- Document passage
=== Begin Enclosure ===
The current version of the validator works in this respect just like the PV version. (Later, the PV code will be replaced by 2L code.)
< 406 Attribute rules for complex types (2L) > ≡
/* Rules for validating attributes against complex types */
:- discontiguous type_knownattributes/2.
:- discontiguous ras/5.
:- multifile ras/5.
:- discontiguous attocc/4.
:- multifile attocc/4.
{DCTG rules for purchase-order attributes (2L) 399}
{Attribute rules for US address type (2L) 401}
{Attribute handling for Items type (2L) 403}
{Attribute handling for t_e_item_t_Items (2L) 404}

This code is used in < DCTG for purchase order schema, layer 2L 268 >

The rules for attributes on simple types are not schema-specific, so they go in the general-purpose library, as do the now general-purpose rules for sva_type_atts and lras.
< 407 Attribute handling for simple types (2L) > ≡
:- discontiguous type_knownattributes/2.
:- discontiguous ras/5.
:- multifile ras/5.
:- discontiguous attocc/4.
:- multifile attocc/4.
{Generic attribute rules (2L) 392}
{Attribute handling for simple types (2L) 405}

This code is used in < DCTG for purchase order schema, layer 2L 268 >

The current version of the validator works in this respect just like the PV version. (Later, the PV code will be replaced by 2L code.)
=== End Enclosure ===
- Work instructions
a – Write out the attribute-rules passage again, starting with "The rules for" and going on through "sva_type_atts and lras.", but rename "general-purpose library" to "shared library".
b – According to the attribute-rules passage, where do the rules for attributes on simple types go, and why?

- Source data
=== Begin Enclosure ===
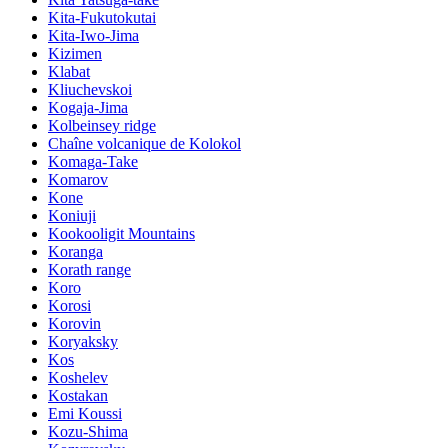
Kita-Fukutokutai
Kita-Iwo-Jima
Kizimen
Klabat
Kliuchevskoi
Kogaja-Jima
Kolbeinsey ridge
Chaîne volcanique de Kolokol
Komaga-Take
Komarov
Kone
Koniuji
Kookooligit Mountains
Koranga
Korath range
Koro
Korosi
Korovin
Koryaksky
Kos
Koshelev
Kostakan
Emi Koussi
Kozu-Shima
=== End Enclosure ===
- Problem solutions
a –
The rules for attributes on simple types are not schema-specific, so they go in the shared library, as do the now general-purpose rules for sva_type_atts and lras.

b – They go in the general-purpose library because they are not schema-specific.